EURDYSCOVER : Pathophysiology of dystonia – role of gene-environment interaction and common pathophysiological pathways

The dystonias are rare movement disorders. Despite diverse underlying etiopathogeneses, dystonias share a common clinical presentation, with motor deficits that result from brain circuit dysfunction caused by various gene defects, brain lesions, or environmental factors, or which may emerge idiopathically. It is unclear how different inherited molecular defects cause neuronal dysfunction on the microcircuit and large scale network level, leading to the manifestation of dystonia as a common final symptom pathway. Gene-environmental interaction in dystonia pathogenesis is discussed in hereditary forms with reduced penetrance.
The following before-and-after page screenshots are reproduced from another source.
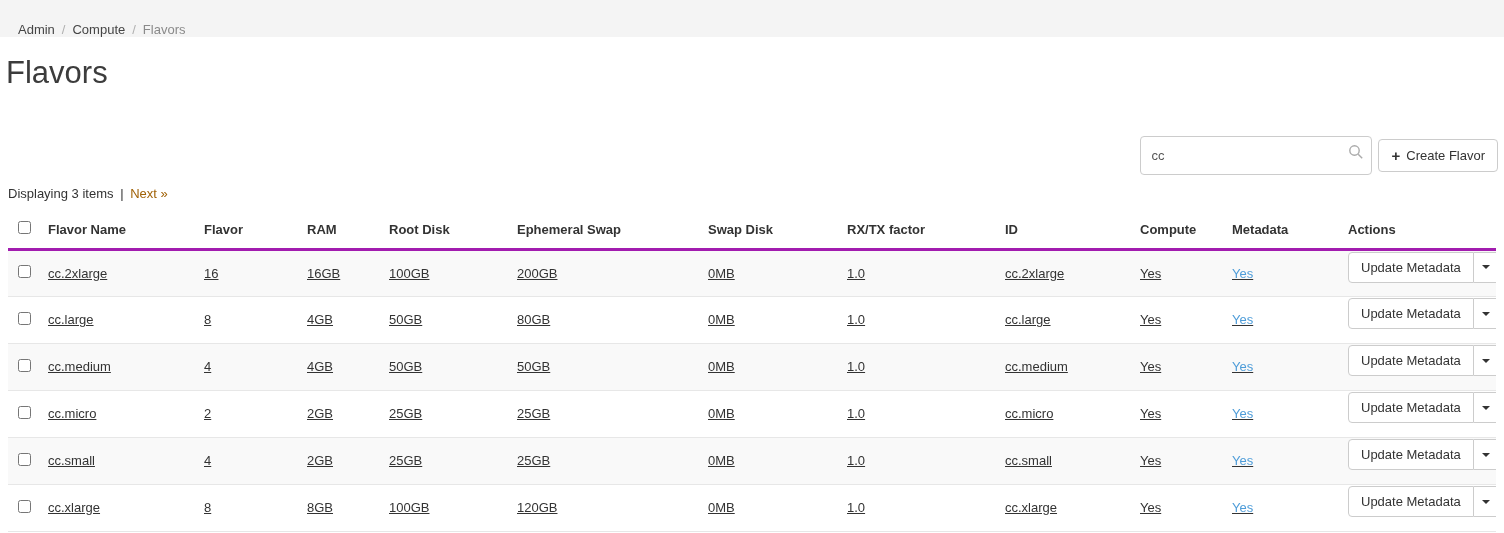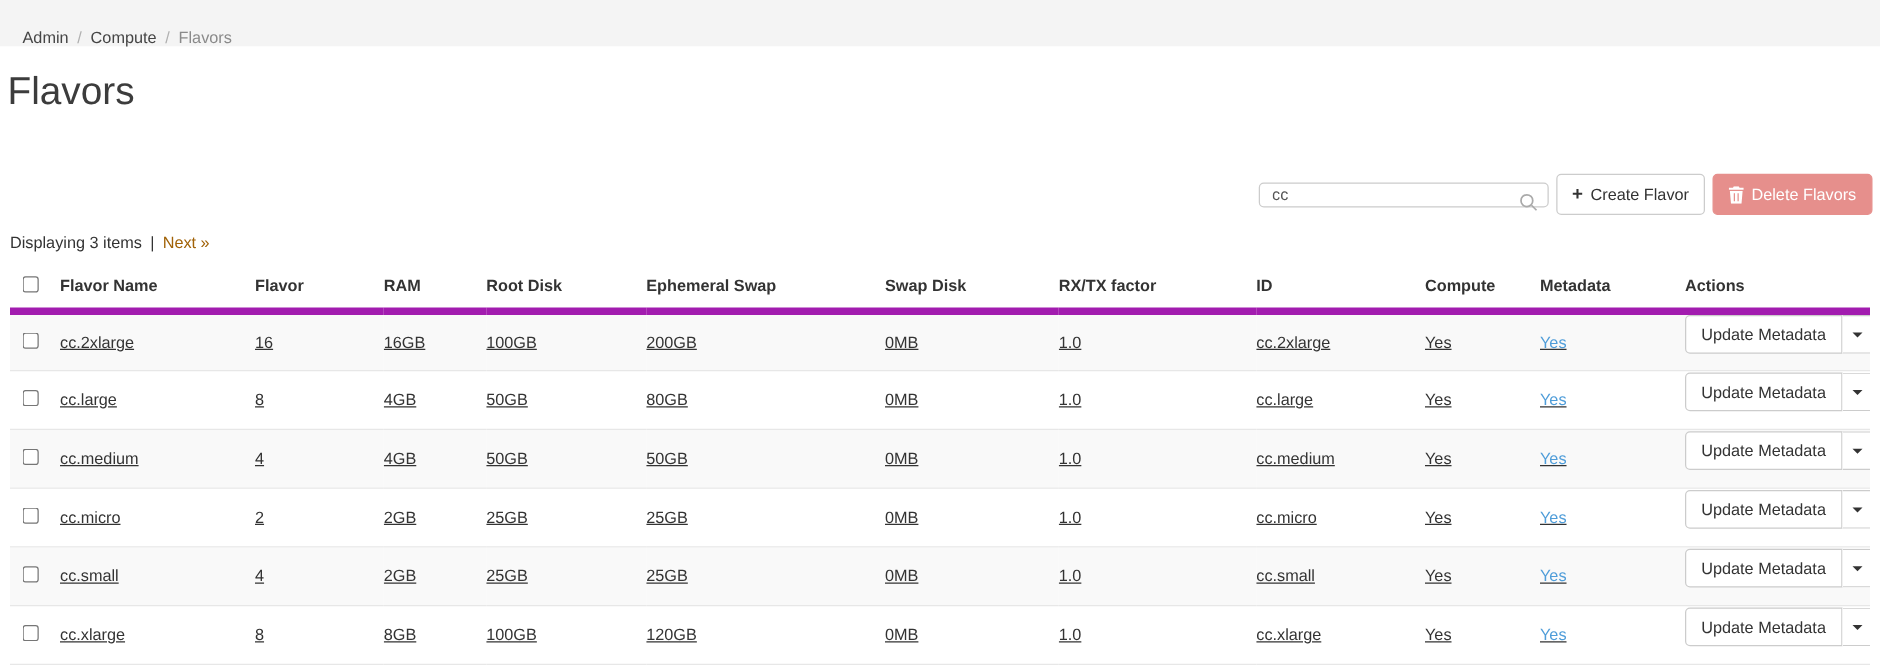--- a/index.html
+++ b/index.html
@@ -13,21 +13,21 @@
   .crumb-sep { color: #b0b0b0; margin: 0 7px; }
   .crumb-current { color: #8a8a8a; }
 
   
   .page-title { font-size: 31px; font-weight: 400; color: #3c3c3c;
     margin: 18px 0 0 6px; line-height: 36px; }
 
   
   .toolbar { margin-top: 48px; height: 33px; display: flex;
     justify-content: flex-end; align-items: center; padding-right: 6px; gap: 6px; }
-  .search-box { position: relative; width: 232px; height: 20px; }
+  .search-box { position: relative; width: 232px; height: 39px; }
   .search-box input { width: 100%; height: 100%; border: 1px solid #cccccc;
     border-radius: 4px; padding: 0 30px 0 10px; font-size: 13px; color: #555;
     font-family: "Liberation Sans", sans-serif; outline: none; }
   .search-icon { position: absolute; right: 8px; top: 8px; width: 16px; height: 16px;
     cursor: pointer; }
   .btn { display: inline-flex; align-items: center; gap: 6px; height: 33px;
     padding: 0 12px; background: #fff; border: 1px solid #cccccc; border-radius: 4px;
     font-size: 13px; color: #333; cursor: pointer;
     font-family: "Liberation Sans", sans-serif; }
   .plus-icon { font-weight: 700; font-size: 15px; line-height: 1; }
@@ -36,21 +36,21 @@
 
   
   .summary-line { margin: 14px 0 0 8px; font-size: 13px; color: #333; }
   .summary-line a { color: #a16207; text-decoration: none; cursor: pointer; }
   .summary-sep { color: #333; margin: 0 3px; }
 
   
   table { width: 1488px; margin: 10px 0 0 8px; border-collapse: collapse;
     table-layout: fixed; font-size: 13px; color: #333; }
   thead th { text-align: left; font-weight: 700; height: 38px;
-    vertical-align: middle; border-bottom: 6px solid #a21caf; cursor: pointer;
+    vertical-align: middle; border-bottom: 3px solid #a21caf; cursor: pointer;
     overflow: hidden; white-space: nowrap; }
   tbody tr { height: 47px; border-bottom: 1px solid #e7e7e7; background: #fff; text-decoration: underline; }
   tbody tr:nth-child(odd) { background: #f9f9f9; }
   td { vertical-align: middle; overflow: hidden; white-space: nowrap; }
   .col-check { padding-left: 10px; }
   input[type="checkbox"] { width: 13px; height: 13px; cursor: pointer; }
   .metadata-link { color: #4f9dd9; text-decoration: none; cursor: pointer; }
   .col-actions { text-align: right; padding-right: 6px; }
 
   
@@ -81,26 +81,20 @@
   <div class="search-box">
     <input type="text" value="cc" style="">
     <svg class="search-icon" viewBox="0 0 16 16">
       <circle cx="6.5" cy="6.5" r="4.7" fill="none" stroke="#aaaaaa" stroke-width="1.4"></circle>
       <line x1="10.2" y1="10.2" x2="14.2" y2="14.2" stroke="#aaaaaa" stroke-width="1.4"></line>
     </svg>
   </div>
   <button class="btn">
     <span class="plus-icon">+</span>
     <span>Create Flavor</span>
-  </button>
-  <button class="btn btn-danger-disabled">
-    <svg width="12" height="14" viewBox="0 0 12 14">
-      <path fill="#ffffff" d="M4 0h4l.6 1.2H12v1.5H0V1.2h3.4zM.9 3.7h10.2L10.2 14H1.8zM4 5.5v6.5h1V5.5zM7 5.5v6.5h1V5.5z"></path>
-    </svg>
-    <span>Delete Flavors</span>
   </button>
 </div>
 
 <div class="summary-line">
   <span>Displaying 3 items</span>
   <span class="summary-sep">|</span>
   <a>Next »</a>
 </div>
 
 <table>

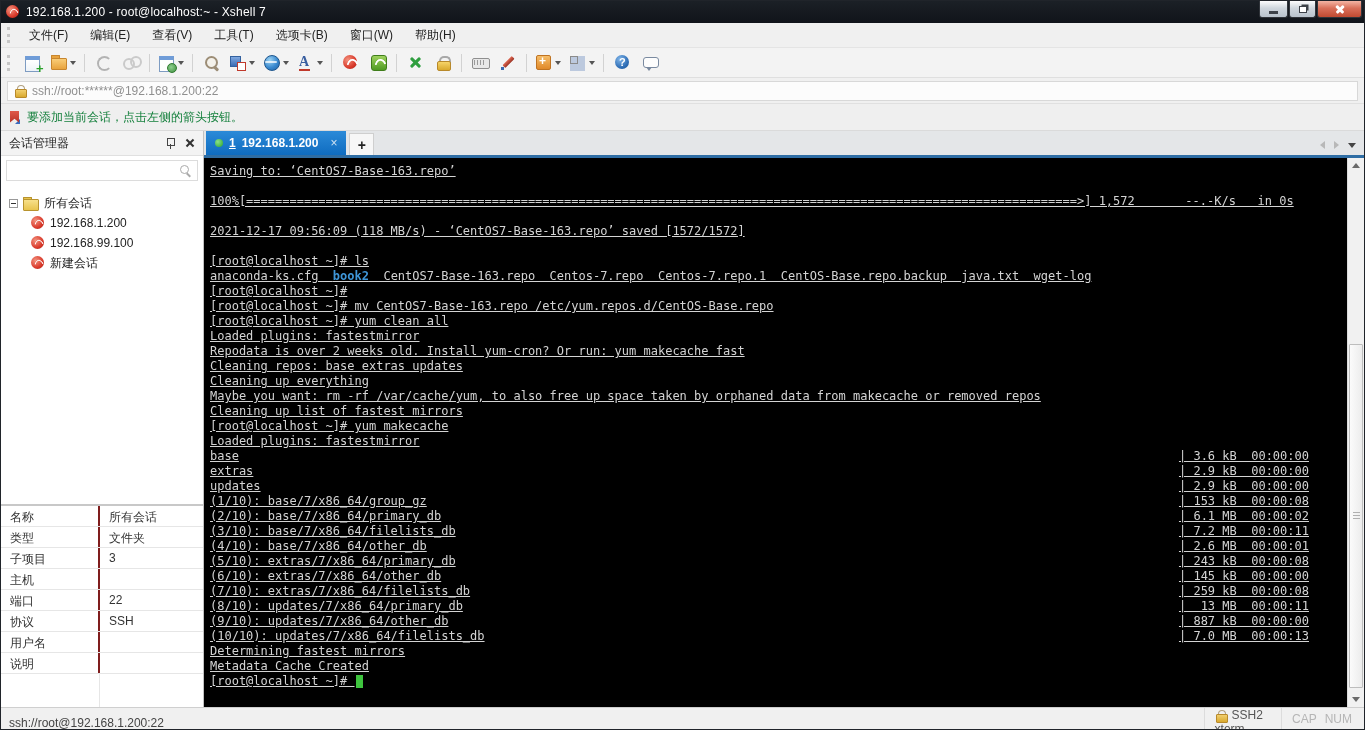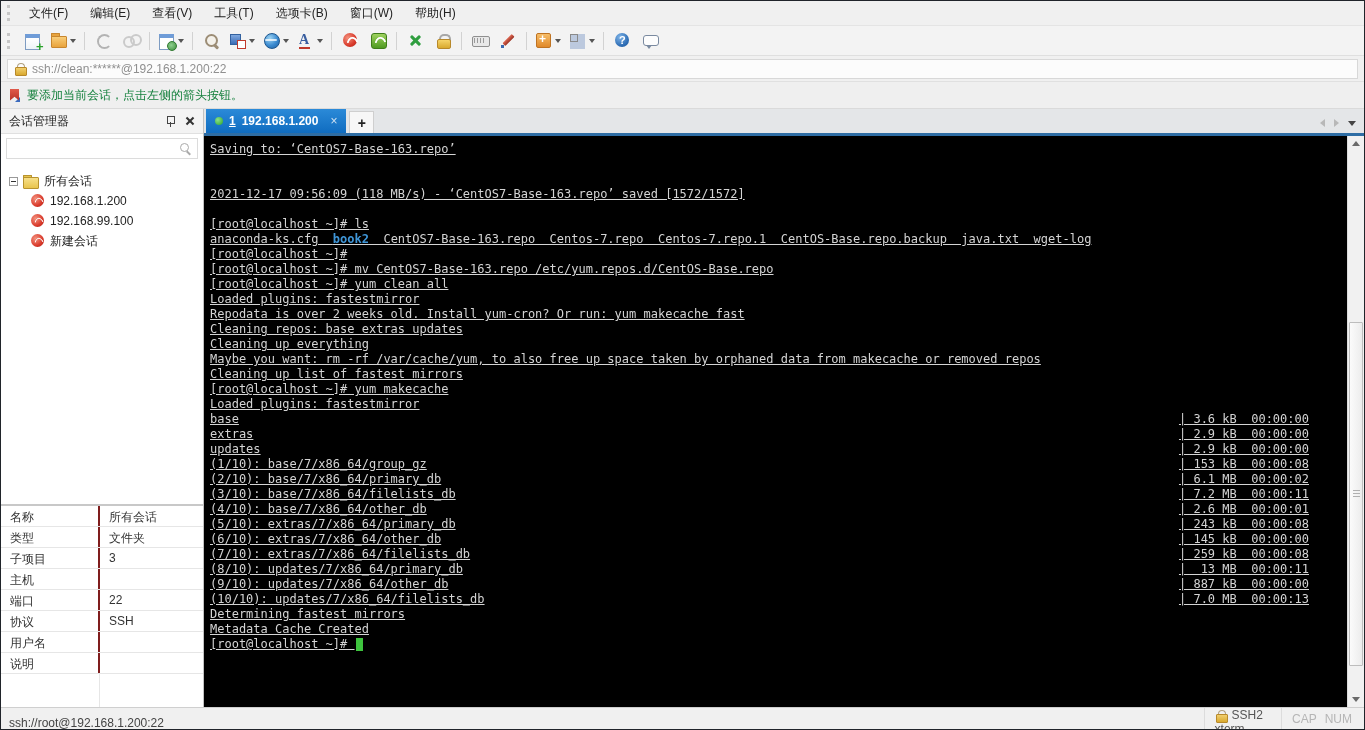--- a/index.html
+++ b/index.html
@@ -224,20 +224,35 @@
   .cursor-pos-icon::after { content:""; position:absolute; left:1px; top:0; width:7px; height:1.5px; background:#8a8a8a;
     box-shadow:0 9.5px 0 #8a8a8a; }
   .arrow-up-icon { width:0; height:0; border-left:4px solid transparent; border-right:4px solid transparent; border-bottom:6px solid #a8b2bc; }
   .arrow-down-icon { width:0; height:0; border-left:4px solid transparent; border-right:4px solid transparent; border-top:6px solid #a8b2bc; }
 </style>
 </head>
 <body>
 
 <div class="window">
 
+  <div class="titlebar">
+    <span class="session-icon"></span>
+    <span class="title-text">192.168.1.200 - root@localhost:~ - Xshell 7</span>
+    <span class="win-controls">
+      <span class="wbtn min">
+          <span class="glyph-min"></span>
+        </span>
+      <span class="wbtn max">
+          <span class="glyph-max"></span>
+        </span>
+      <span class="wbtn close">
+          <span class="glyph-close"></span>
+        </span>
+    </span>
+  </div>
 
   <div class="menubar">
     <span class="grip"></span>
     <span class="menu-items">
         <span class="menu-item">文件(F)</span>
         <span class="menu-item">编辑(E)</span>
         <span class="menu-item">查看(V)</span>
         <span class="menu-item">工具(T)</span>
         <span class="menu-item">选项卡(B)</span>
         <span class="menu-item">窗口(W)</span>
@@ -317,21 +332,21 @@
         <span class="ticon help-icon"></span>
       </span>
       <span class="tb">
         <span class="ticon feedback-icon"></span>
       </span>
     </div>
 
   <div class="addressbar">
     <div class="address-field">
       <span class="s-lock"></span>
-      <span>ssh://clean:******@192.168.1.200:22</span>
+      <span>ssh://root:******@192.168.1.200:22</span>
     </div>
   </div>
 
   <div class="hintbar">
     <span style="display:flex">
         <span class="flag-icon"></span>
         <span class="flag-blue"></span>
       </span>
     <span>要添加当前会话，点击左侧的箭头按钮。</span>
   </div>
@@ -422,20 +437,21 @@
         <span class="tab-nav">
           <span class="nav-left"></span>
           <span class="nav-right"></span>
           <span class="nav-menu"></span>
         </span>
       </div>
       <div class="termwrap">
         <div class="terminal">
             <div class="tline"><span class="lt">Saving to: ‘CentOS7-Base-163.repo’</span></div>
             <div class="tline"><span class="lt"></span></div>
+            <div class="tline"><span class="lt">100%[===================================================================================================================&gt;] 1,572       --.-K/s   in 0s</span></div>
             <div class="tline"><span class="lt"></span></div>
             <div class="tline"><span class="lt">2021-12-17 09:56:09 (118 MB/s) - ‘CentOS7-Base-163.repo’ saved [1572/1572]</span></div>
             <div class="tline"><span class="lt"></span></div>
             <div class="tline"><span class="lt">[root@localhost ~]# ls</span></div>
             <div class="tline"><span class="lt"><span>anaconda-ks.cfg  </span><span class="seg-dir">book2</span><span>  CentOS7-Base-163.repo  Centos-7.repo  Centos-7.repo.1  CentOS-Base.repo.backup  java.txt  wget-log</span></span></div>
             <div class="tline"><span class="lt">[root@localhost ~]#</span></div>
             <div class="tline"><span class="lt">[root@localhost ~]# mv CentOS7-Base-163.repo /etc/yum.repos.d/CentOS-Base.repo</span></div>
             <div class="tline"><span class="lt">[root@localhost ~]# yum clean all</span></div>
             <div class="tline"><span class="lt">Loaded plugins: fastestmirror</span></div>
             <div class="tline"><span class="lt">Repodata is over 2 weeks old. Install yum-cron? Or run: yum makecache fast</span></div>

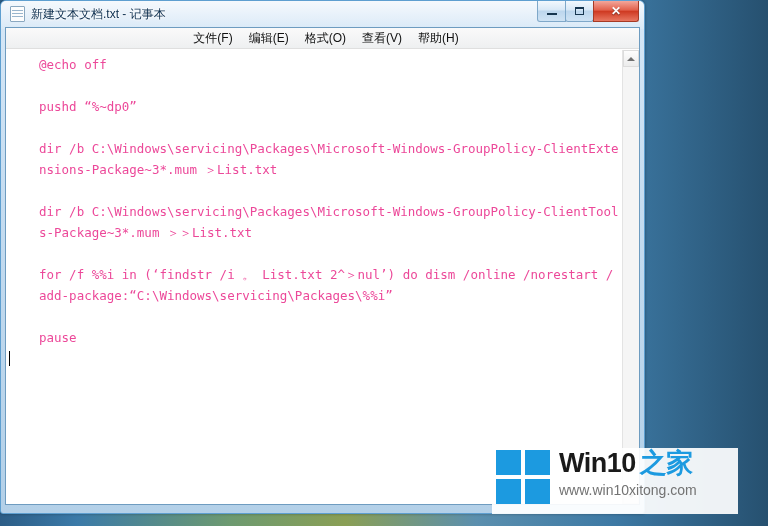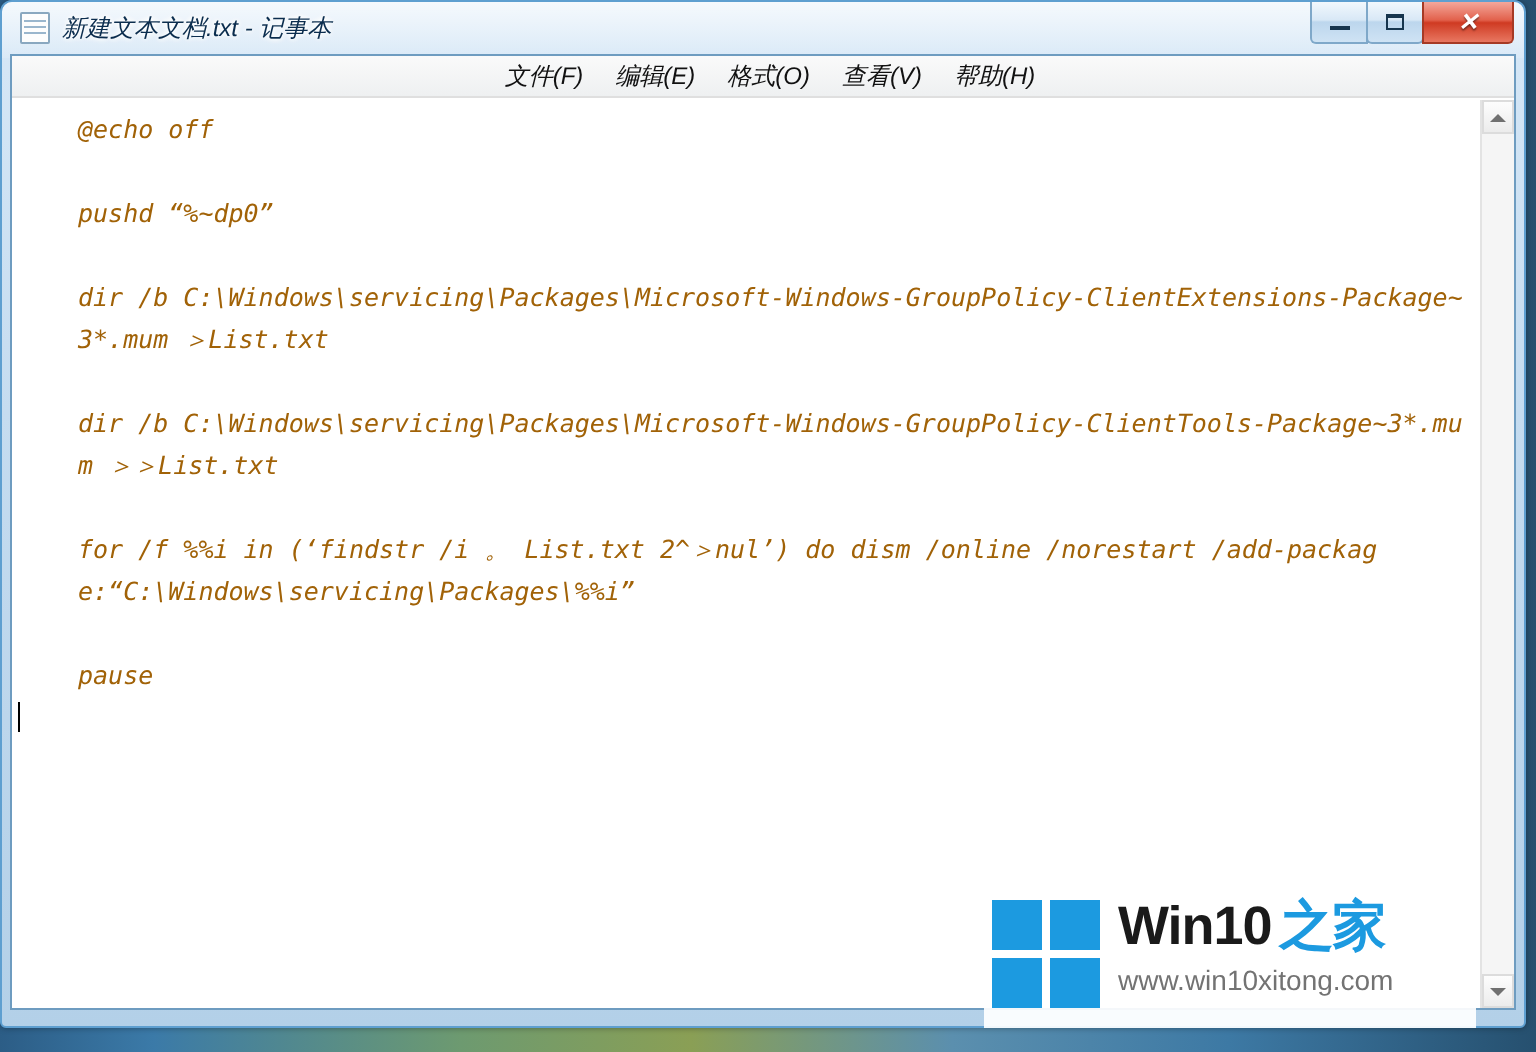--- a/index.html
+++ b/index.html
@@ -16,29 +16,28 @@
     inset: 0;
     background: linear-gradient(90deg,
         #2c5d86 0%, #3b7aa8 10%, #6d9a70 30%,
         #8a9f55 45%, #5b8fae 62%, #3d79a4 80%, #26506f 100%);
   }
 
   
   #window {
     position: absolute;
     left: 0; top: 0;
-    width: 763px;
+    width: 645px;
     height: 514px;
     background: linear-gradient(180deg,#d7e8f7 0%, #c5dcf0 40%, #b3d0e8 100%);
     border: 1px solid #5e9fd0;
     border-radius: 6px 6px 3px 3px;
     box-shadow: 0 0 3px rgba(0,0,0,.35);
     padding: 0 4px 4px 4px;
     overflow: hidden;
-    font-style: italic;
   }
 
   
   #window::before{
     content:"";
     position:absolute; left:0; top:0; right:0; height:28px;
     background: linear-gradient(180deg, rgba(255,255,255,.75), rgba(255,255,255,.12));
     pointer-events:none;
   }
 
@@ -143,21 +142,21 @@
     display: flex;
   }
   #textarea {
     flex: 1 1 auto;
     position: relative;
     overflow: hidden;
     padding: 4px 2px 0 3px;
     font-family: "DejaVu Sans Mono", "Liberation Mono", monospace;
     font-size: 12.5px;
     line-height: 21px;
-    color: #a16207;
+    color: #ec4899;
     white-space: pre-wrap;
     word-break: break-all;
   }
   .code-line { min-height: 21px; }
   .code-line.blank { min-height: 21px; }
   .indent { padding-left: 30px; }
   .caret {
     display: inline-block;
     width: 1px; height: 15px;
     background: #000;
Based on the “second hit” hypothesis, we have generated endogenously predisposed DYT1 and DYT12 models with trauma-triggered dystonia-like movements, allowing us to discern transcriptomic, metabolic and physiological CNS alterations related to the predisposition and the onset of dystonia after an environmental trigger. The EurDyscover consortium combines outstanding expertise from across Europe in molecular neurobiology, cellular and system pathophysiology, and behavioural and clinical neurosciences to map the entire disease pathway of dystonia from the molecular to the brain network level in mice and humans and to identify new targets for treatment. Methods such as multi-omic, fMRI, MEG, TMS, LFP, LTP/LTD, PAS, optogenetics and in-vivo calcium imaging to characterise brain network changes in rodent models and human dystonia will be used. For clinical studies, patients will be recruited from various European countries and the German dystonia registry.